_PROBLEM DESCRIPTION_
Can you quote every line of the rows below word for word, leaving the pictures out of your answer?

Rows from a data source:
======

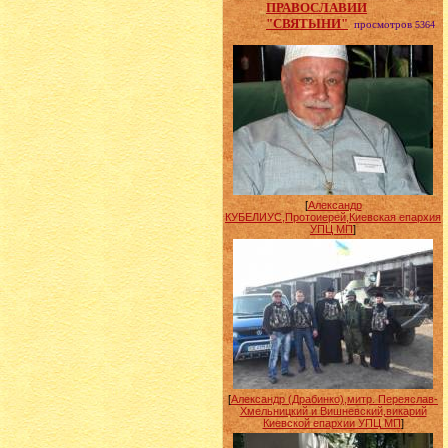
ПРАВОСЛАВИИ
"СВЯТЫНИ"
просмотров
5364
[
Александр
КУБЕЛИУС,Протоиерей,Киевская епархия
УПЦ МП
]
[
Александр (Драбинко),митр. Переяслав-
Хмельницкий и Вишневский,викарий
Киевской епархии УПЦ МП
]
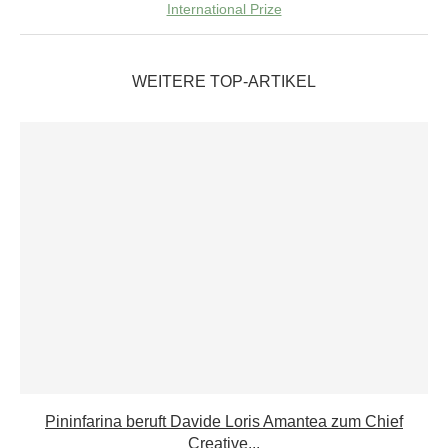
International Prize
WEITERE TOP-ARTIKEL
Pininfarina beruft Davide Loris Amantea zum Chief
Creative...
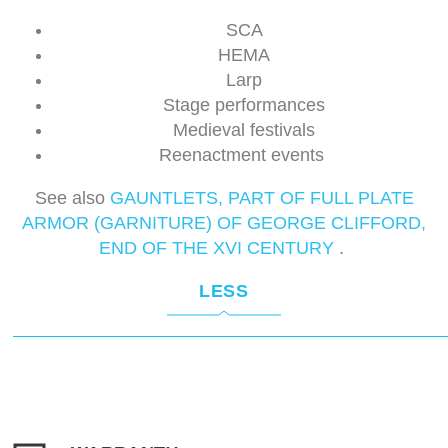
SCA
HEMA
Larp
Stage performances
Medieval festivals
Reenactment events
See also
GAUNTLETS, PART OF FULL PLATE
ARMOR (GARNITURE) OF GEORGE CLIFFORD,
END OF THE XVI CENTURY
.
LESS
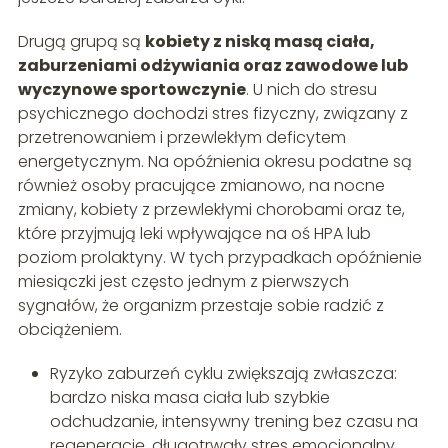
Drugą grupą są
kobiety z niską masą ciała,
zaburzeniami odżywiania oraz zawodowe lub
wyczynowe sportowczynie
. U nich do stresu
psychicznego dochodzi stres fizyczny, związany z
przetrenowaniem i przewlekłym deficytem
energetycznym. Na opóźnienia okresu podatne są
również osoby pracujące zmianowo, na nocne
zmiany, kobiety z przewlekłymi chorobami oraz te,
które przyjmują leki wpływające na oś HPA lub
poziom prolaktyny. W tych przypadkach opóźnienie
miesiączki jest często jednym z pierwszych
sygnałów, że organizm przestaje sobie radzić z
obciążeniem.
Ryzyko zaburzeń cyklu zwiększają zwłaszcza:
bardzo niska masa ciała lub szybkie
odchudzanie, intensywny trening bez czasu na
regenerację, długotrwały stres emocjonalny,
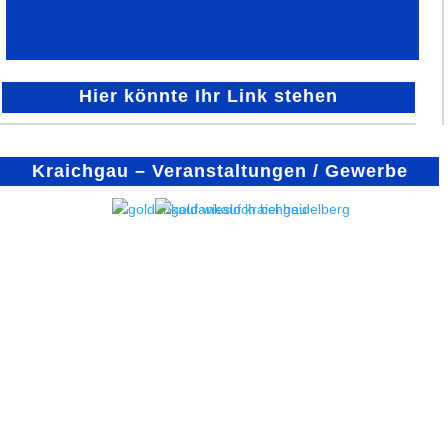
Hier könnte Ihr Link stehen
Kraichgau – Veranstaltungen / Gewerbe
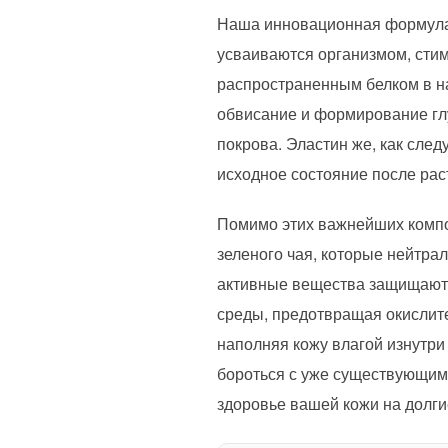
Наша инновационная формула 
усваиваются организмом, стим
распространенным белком в на
обвисание и формирование глуб
покрова. Эластин же, как след
исходное состояние после рас
Помимо этих важнейших компон
зеленого чая, которые нейтр
активные вещества защищают 
среды, предотвращая окислите
наполняя кожу влагой изнутри
бороться с уже существующими
здоровье вашей кожи на долги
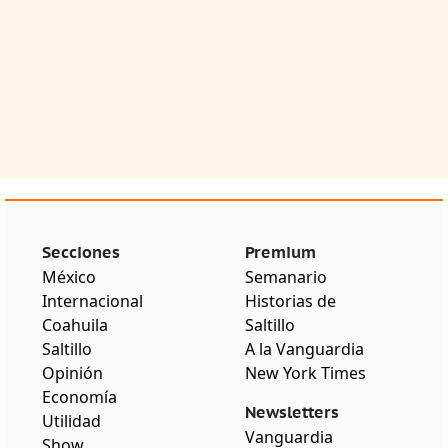
Secciones
Premium
México
Semanario
Internacional
Historias de
Coahuila
Saltillo
Saltillo
A la Vanguardia
Opinión
New York Times
Economía
Newsletters
Utilidad
Vanguardia
Show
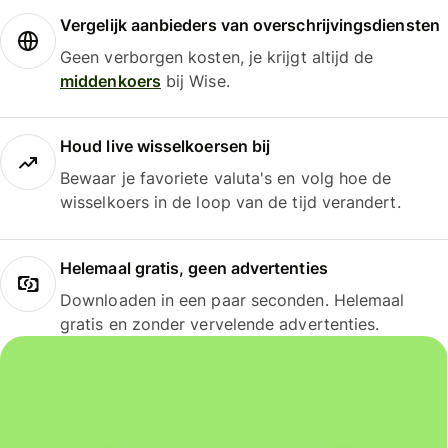
Vergelijk aanbieders van overschrijvingsdiensten
Geen verborgen kosten, je krijgt altijd de
middenkoers
bij Wise.
Houd live wisselkoersen bij
Bewaar je favoriete valuta's en volg hoe de
wisselkoers in de loop van de tijd verandert.
Helemaal gratis, geen advertenties
Downloaden in een paar seconden. Helemaal
gratis en zonder vervelende advertenties.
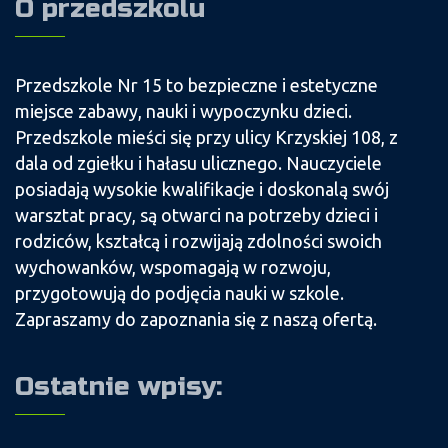
O przedszkolu
Przedszkole Nr 15 to bezpieczne i estetyczne
miejsce zabawy, nauki i wypoczynku dzieci.
Przedszkole mieści się przy ulicy Krzyskiej 108, z
dala od zgiełku i hałasu ulicznego. Nauczyciele
posiadają wysokie kwalifikacje i doskonalą swój
warsztat pracy, są otwarci na potrzeby dzieci i
rodziców, kształcą i rozwijają zdolności swoich
wychowanków, wspomagają w rozwoju,
przygotowują do podjęcia nauki w szkole.
Zapraszamy do zapoznania się z naszą ofertą.
Ostatnie wpisy:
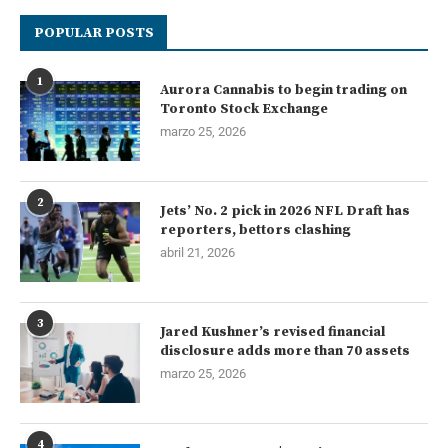
POPULAR POSTS
1
Aurora Cannabis to begin trading on
Toronto Stock Exchange
marzo 25, 2026
2
Jets’ No. 2 pick in 2026 NFL Draft has
reporters, bettors clashing
abril 21, 2026
3
Jared Kushner’s revised financial
disclosure adds more than 70 assets
marzo 25, 2026
4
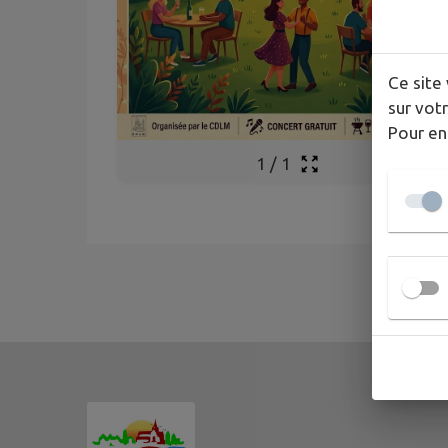
Ce site 
sur votr
Pour en
1
/
1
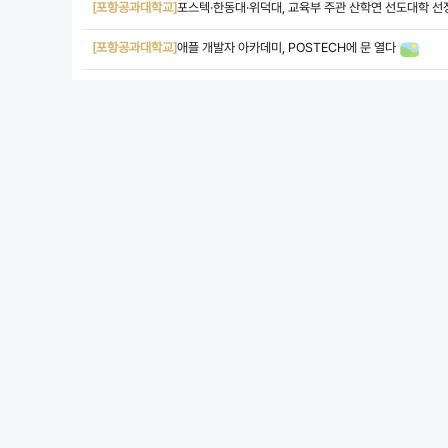
[포항공과대학교]
포스텍·한동대·위덕대, 교육부 주관 산학연 선도대학 선
[포항공과대학교]
애플 개발자 아카데미, POSTECH에 문 열다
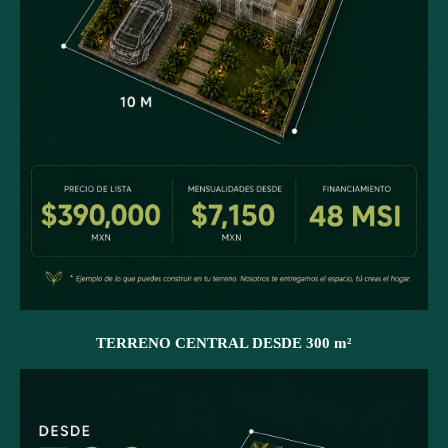
TERRENO CENTRAL DESDE 300 m²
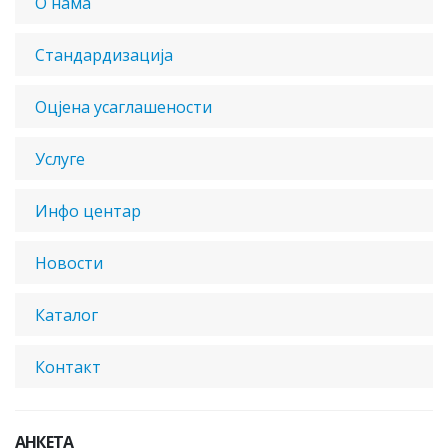
О нама
Стандардизација
Оцјена усаглашености
Услуге
Инфо центар
Новости
Каталог
Контакт
АНКЕТА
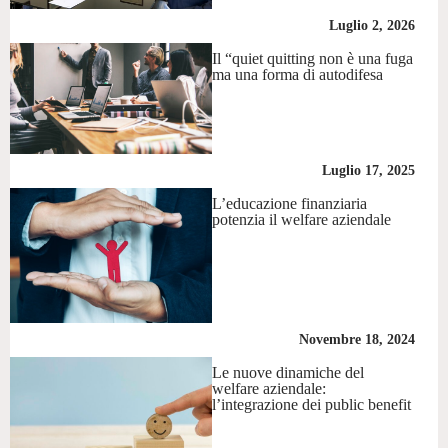
Luglio 2, 2026
Il “quiet quitting non è una fuga
ma una forma di autodifesa
Luglio 17, 2025
L’educazione finanziaria
potenzia il welfare aziendale
Novembre 18, 2024
Le nuove dinamiche del
welfare aziendale:
l’integrazione dei public benefit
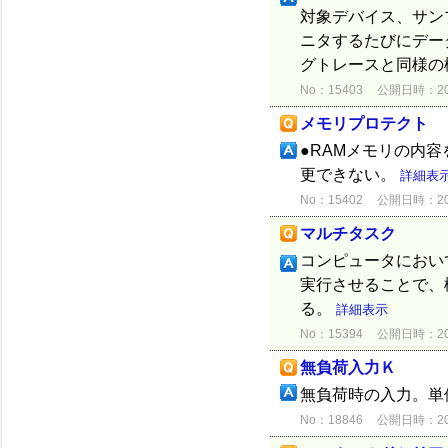
対象デバイス、サン
ニタするたびにデー
グトレースと同様の機
No：15403
公開日時：2012
メモリプロテクト
●RAMメモリの内
更できない。
詳細表
No：15402
公開日時：2012
マルチタスク
コンピュータにおい
実行させることで、
る。
詳細表示
No：15394
公開日時：2012
無負荷入力Ｋ
無負荷時の入力。単
No：18846
公開日時：2015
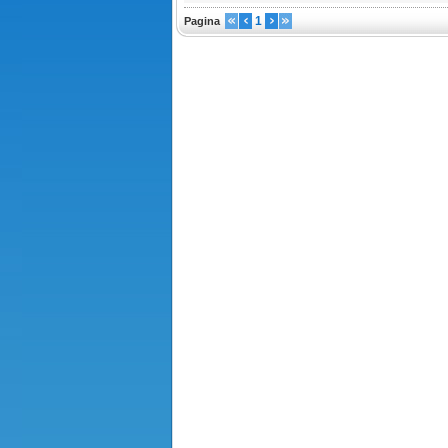
1
Pagina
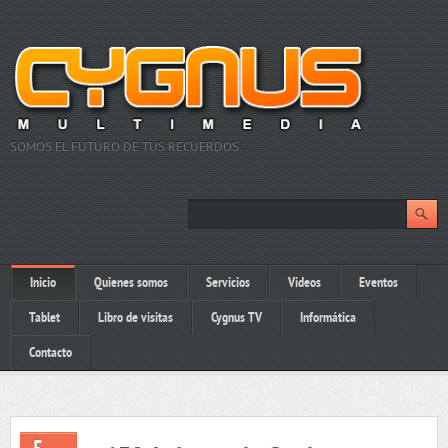
SOMOS EL FUTURO DE TUS RECUERDOS…
Inicio
Quienes somos
Servicios
Videos
Eventos
Tablet
Libro de visitas
Cygnus TV
Informática
Contacto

======

_EXERCISE RESPONSE_
ПРАВОСЛАВИИ
"СВЯТЫНИ"
просмотров
5364
[
Александр
КУБЕЛИУС,Протоиерей,Киевская епархия
УПЦ МП
]
[
Александр (Драбинко),митр. Переяслав-
Хмельницкий и Вишневский,викарий
Киевской епархии УПЦ МП
]
International Prize
WEITERE TOP-ARTIKEL
Pininfarina beruft Davide Loris Amantea zum Chief
Creative...
SCA
HEMA
Larp
Stage performances
Medieval festivals
Reenactment events
See also
GAUNTLETS, PART OF FULL PLATE
ARMOR (GARNITURE) OF GEORGE CLIFFORD,
END OF THE XVI CENTURY
.
LESS
Drugą grupą są
kobiety z niską masą ciała,
zaburzeniami odżywiania oraz zawodowe lub
wyczynowe sportowczynie
. U nich do stresu
psychicznego dochodzi stres fizyczny, związany z
przetrenowaniem i przewlekłym deficytem
energetycznym. Na opóźnienia okresu podatne są
również osoby pracujące zmianowo, na nocne
zmiany, kobiety z przewlekłymi chorobami oraz te,
które przyjmują leki wpływające na oś HPA lub
poziom prolaktyny. W tych przypadkach opóźnienie
miesiączki jest często jednym z pierwszych
sygnałów, że organizm przestaje sobie radzić z
obciążeniem.
Ryzyko zaburzeń cyklu zwiększają zwłaszcza:
bardzo niska masa ciała lub szybkie
odchudzanie, intensywny trening bez czasu na
regenerację, długotrwały stres emocjonalny,
Hier könnte Ihr Link stehen
Kraichgau – Veranstaltungen / Gewerbe
Наша инновационная формула 
усваиваются организмом, стим
распространенным белком в на
обвисание и формирование глуб
покрова. Эластин же, как след
исходное состояние после рас
Помимо этих важнейших компон
зеленого чая, которые нейтр
активные вещества защищают 
среды, предотвращая окислите
наполняя кожу влагой изнутри
бороться с уже существующими
здоровье вашей кожи на долги
Secciones
Premium
México
Semanario
Internacional
Historias de
Coahuila
Saltillo
Saltillo
A la Vanguardia
Opinión
New York Times
Economía
Newsletters
Utilidad
Vanguardia
Show
Vergelijk aanbieders van overschrijvingsdiensten
Geen verborgen kosten, je krijgt altijd de
middenkoers
bij Wise.
Houd live wisselkoersen bij
Bewaar je favoriete valuta's en volg hoe de
wisselkoers in de loop van de tijd verandert.
Helemaal gratis, geen advertenties
Downloaden in een paar seconden. Helemaal
gratis en zonder vervelende advertenties.
O przedszkolu
Przedszkole Nr 15 to bezpieczne i estetyczne
miejsce zabawy, nauki i wypoczynku dzieci.
Przedszkole mieści się przy ulicy Krzyskiej 108, z
dala od zgiełku i hałasu ulicznego. Nauczyciele
posiadają wysokie kwalifikacje i doskonalą swój
warsztat pracy, są otwarci na potrzeby dzieci i
rodziców, kształcą i rozwijają zdolności swoich
wychowanków, wspomagają w rozwoju,
przygotowują do podjęcia nauki w szkole.
Zapraszamy do zapoznania się z naszą ofertą.
Ostatnie wpisy:
POPULAR POSTS
1
Aurora Cannabis to begin trading on
Toronto Stock Exchange
marzo 25, 2026
2
Jets’ No. 2 pick in 2026 NFL Draft has
reporters, bettors clashing
abril 21, 2026
3
Jared Kushner’s revised financial
disclosure adds more than 70 assets
marzo 25, 2026
4
Ce site 
sur votr
Pour en
1
/
1
[포항공과대학교]
포스텍·한동대·위덕대, 교육부 주관 산학연 선도대학 선
[포항공과대학교]
애플 개발자 아카데미, POSTECH에 문 열다
TERRENO CENTRAL DESDE 300 m²
О нама
Стандардизација
Оцјена усаглашености
Услуге
Инфо центар
Новости
Каталог
Контакт
АНКЕТА
Luglio 2, 2026
Il “quiet quitting non è una fuga
ma una forma di autodifesa
Luglio 17, 2025
L’educazione finanziaria
potenzia il welfare aziendale
Novembre 18, 2024
Le nuove dinamiche del
welfare aziendale:
l’integrazione dei public benefit
対象デバイス、サン
ニタするたびにデー
グトレースと同様の機
No：15403
公開日時：2012
メモリプロテクト
●RAMメモリの内
更できない。
詳細表
No：15402
公開日時：2012
マルチタスク
コンピュータにおい
実行させることで、
る。
詳細表示
No：15394
公開日時：2012
無負荷入力Ｋ
無負荷時の入力。単
No：18846
公開日時：2015
1
Pagina
SOMOS EL FUTURO DE TUS RECUERDOS…
Inicio
Quienes somos
Servicios
Videos
Eventos
Tablet
Libro de visitas
Cygnus TV
Informática
Contacto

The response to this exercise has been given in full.